In a lawsuit filed by a Netflix shareholder, Netflix’s board of directors have been accused of giving top managers undeserved bonuses in order to capitalize on federal tax deductions.
The lawsuit, brought by the City of Birmingham Relief and Retirement System against board members including CEO Reed Hastings and CFO David Wells, claims bonuses were paid to managers under the pretense of rewarding good performance, but benchmarks were low enough to essentially make them a guarantee.
Under U.S. tax law prior to the cuts passed in December, bonuses for employees earning a salary of more than $1 million must be performance-based in order to qualify for a federal tax deduction. Further, performance goals must be “substantially uncertain.”
The shareholders’ suit accuses the board of “breaches of fiduciary duties of loyalty, good faith, and candor arising from the disloyal and dishonest management of Netflix’s Performance Bonus Plan (the “Plan”), in order to pay Netflix’s top officers unwarranted compensation.”

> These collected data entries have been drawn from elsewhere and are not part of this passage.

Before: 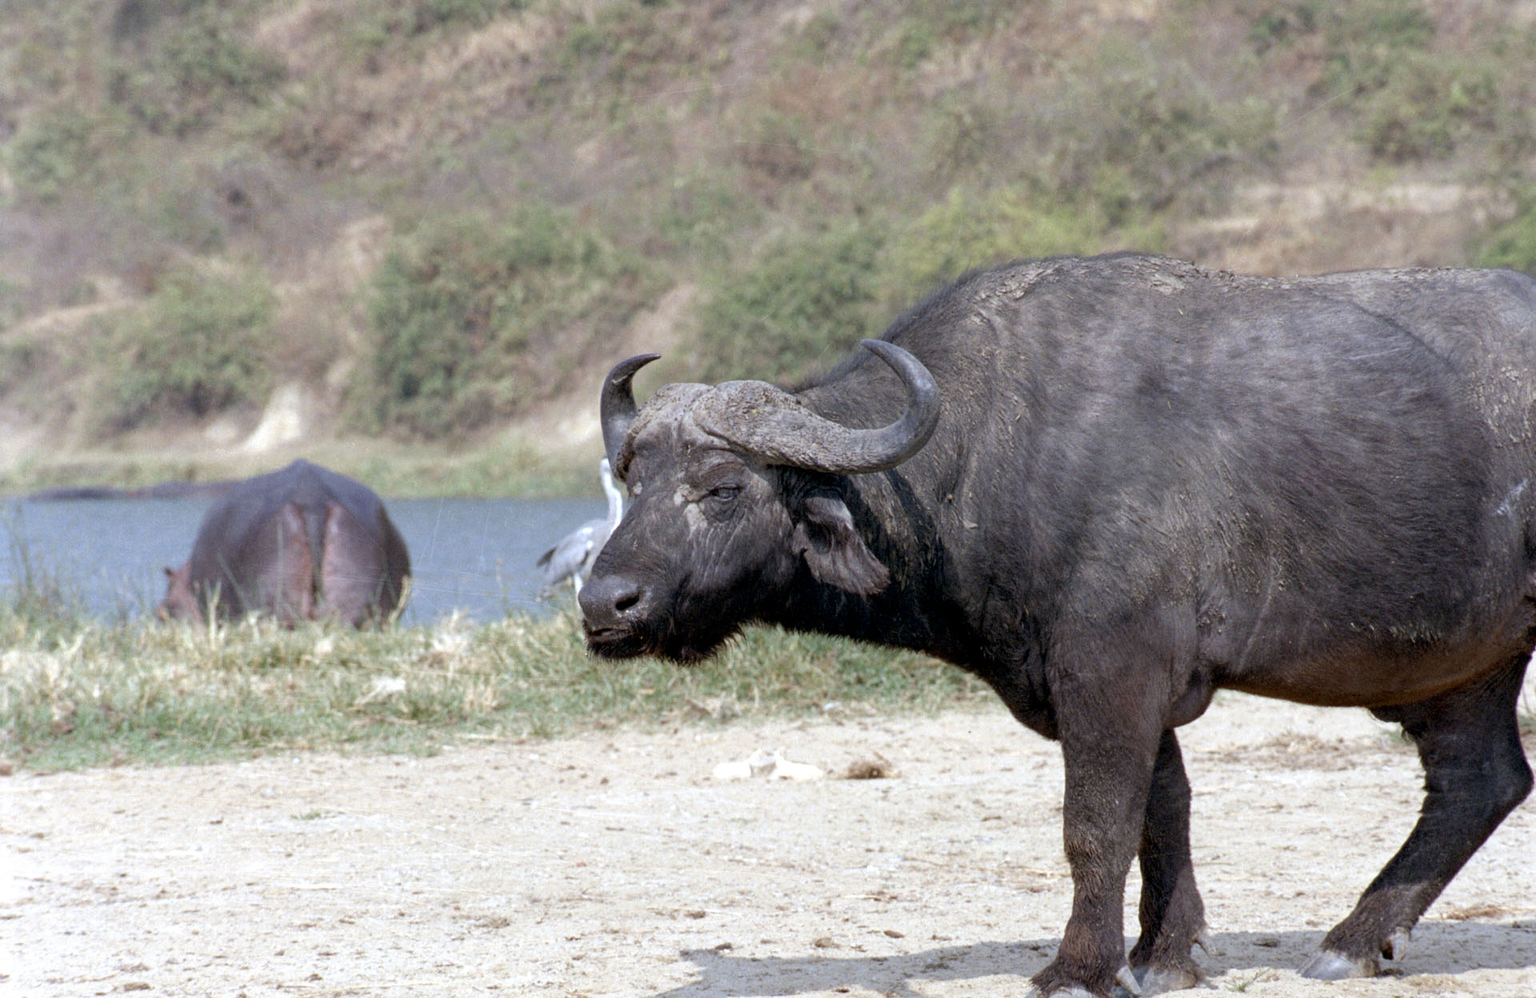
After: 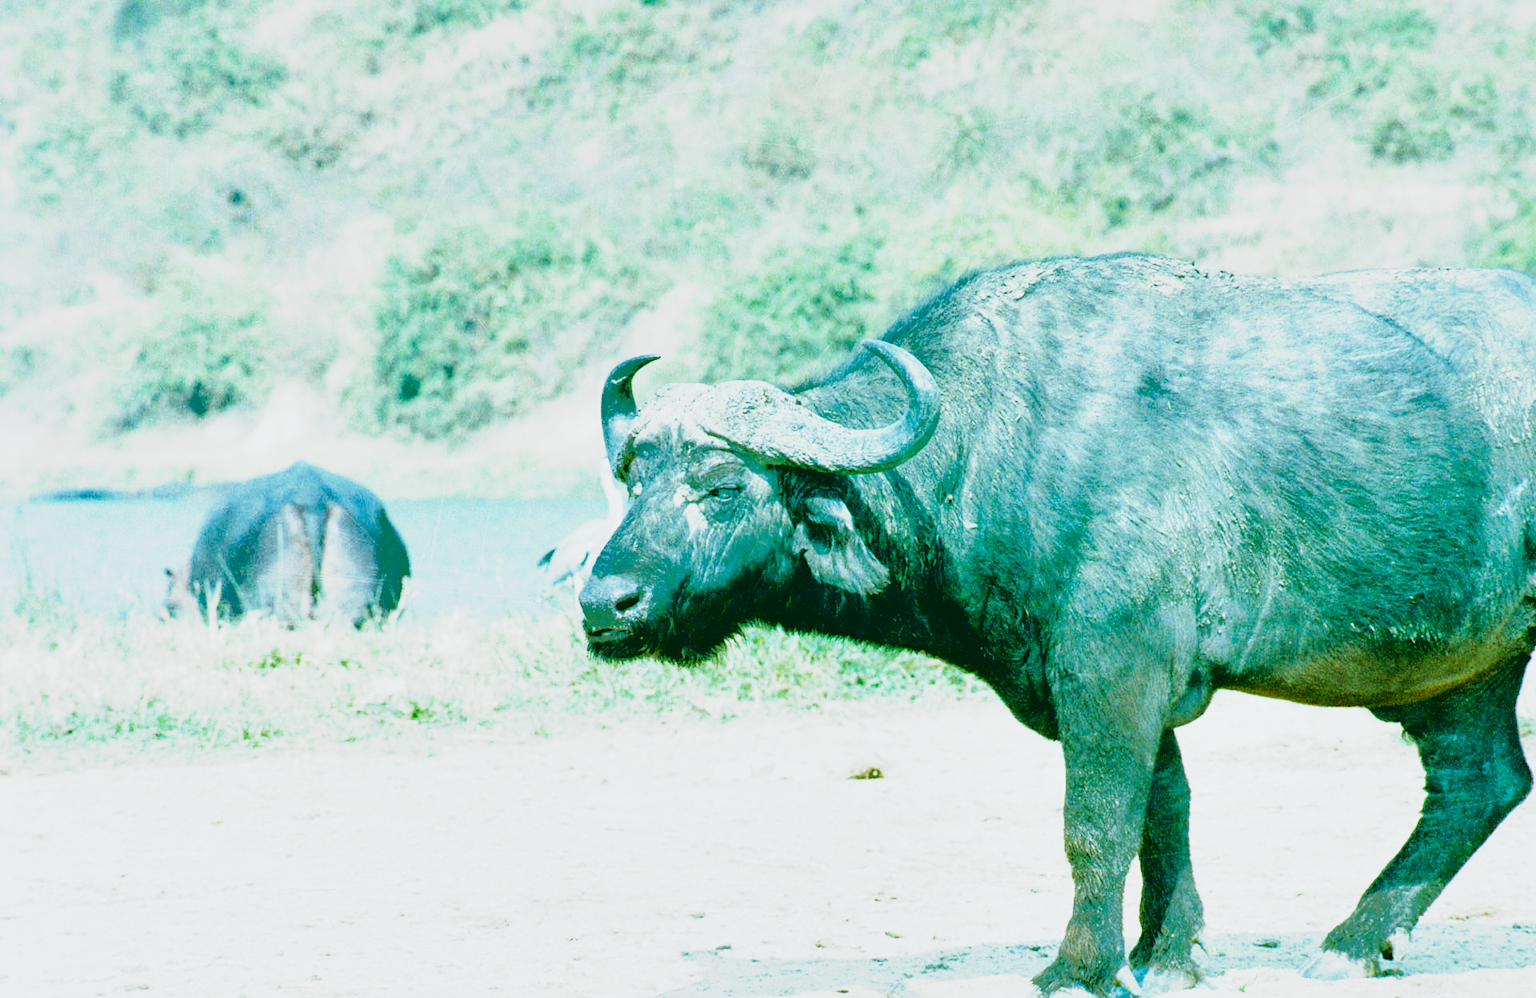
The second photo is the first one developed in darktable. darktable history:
exposure: black level correction -0.005, exposure 1.002 EV, compensate highlight preservation false
tone curve: curves: ch0 [(0, 0.008) (0.046, 0.032) (0.151, 0.108) (0.367, 0.379) (0.496, 0.526) (0.771, 0.786) (0.857, 0.85) (1, 0.965)]; ch1 [(0, 0) (0.248, 0.252) (0.388, 0.383) (0.482, 0.478) (0.499, 0.499) (0.518, 0.518) (0.544, 0.552) (0.585, 0.617) (0.683, 0.735) (0.823, 0.894) (1, 1)]; ch2 [(0, 0) (0.302, 0.284) (0.427, 0.417) (0.473, 0.47) (0.503, 0.503) (0.523, 0.518) (0.55, 0.563) (0.624, 0.643) (0.753, 0.764) (1, 1)], color space Lab, independent channels, preserve colors none
color balance rgb: shadows lift › chroma 11.71%, shadows lift › hue 133.46°, power › chroma 2.15%, power › hue 166.83°, highlights gain › chroma 4%, highlights gain › hue 200.2°, perceptual saturation grading › global saturation 18.05%
shadows and highlights: shadows 40, highlights -60
base curve: curves: ch0 [(0, 0) (0.007, 0.004) (0.027, 0.03) (0.046, 0.07) (0.207, 0.54) (0.442, 0.872) (0.673, 0.972) (1, 1)], preserve colors none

Netflix leadership met their goals in seven out of eight quarters leading up to July 2017, meaning top officers were paid approximately $18.73 million out of the $18.75 million set aside in a target pool. The complaint notes that the targets were missed by one percentage point in the other quarter, referring to the behavior as “artificial precision.”
“Through their conduct, Defendants rigged the compensation process, guaranteeing Netflix officers huge cash payments while misleading investors into believing that these payments were justified by attainment of real performance goals,” the complaint reads.
The shareholder derivative suit allows shareholders to sue on behalf of the company, given that the board “has not, and will not, commence litigation” against its own directors. The complaint says shareholders making a demand of the board prior to filing suit would have been “a useless and futile act.”
In addition to damages and a new system of corporate governance to prevent such action in the future, the lawsuit also demands that defendants give back “all compensation and remuneration of whatever kind paid by Netflix during the time that they were in breach of the fiduciary duties.”
Pamela Chelin contributed to this report.